+++ STUDY MATERIAL

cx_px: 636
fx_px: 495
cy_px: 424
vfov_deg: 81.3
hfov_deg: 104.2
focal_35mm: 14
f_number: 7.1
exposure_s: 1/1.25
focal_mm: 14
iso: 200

++++++
+++ STUDY MATERIAL

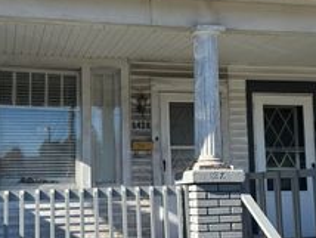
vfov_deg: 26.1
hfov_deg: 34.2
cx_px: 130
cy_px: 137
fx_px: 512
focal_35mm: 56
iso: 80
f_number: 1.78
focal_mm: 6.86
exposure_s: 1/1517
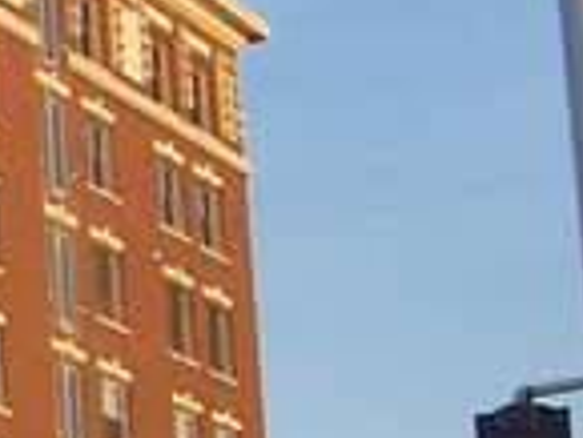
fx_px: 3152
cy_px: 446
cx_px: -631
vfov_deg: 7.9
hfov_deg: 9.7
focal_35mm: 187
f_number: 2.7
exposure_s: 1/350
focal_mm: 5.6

++++++

[PROBLEM]: Beginning with the line that contains "hfov_deg: 34.2" and ending with the line that contains "focal_mm: 5.6", reproduce the listing exactly, pictures excluded.

[SOLUTION TO THIS EXERCISE]:
hfov_deg: 34.2
cx_px: 130
cy_px: 137
fx_px: 512
focal_35mm: 56
iso: 80
f_number: 1.78
focal_mm: 6.86
exposure_s: 1/1517
fx_px: 3152
cy_px: 446
cx_px: -631
vfov_deg: 7.9
hfov_deg: 9.7
focal_35mm: 187
f_number: 2.7
exposure_s: 1/350
focal_mm: 5.6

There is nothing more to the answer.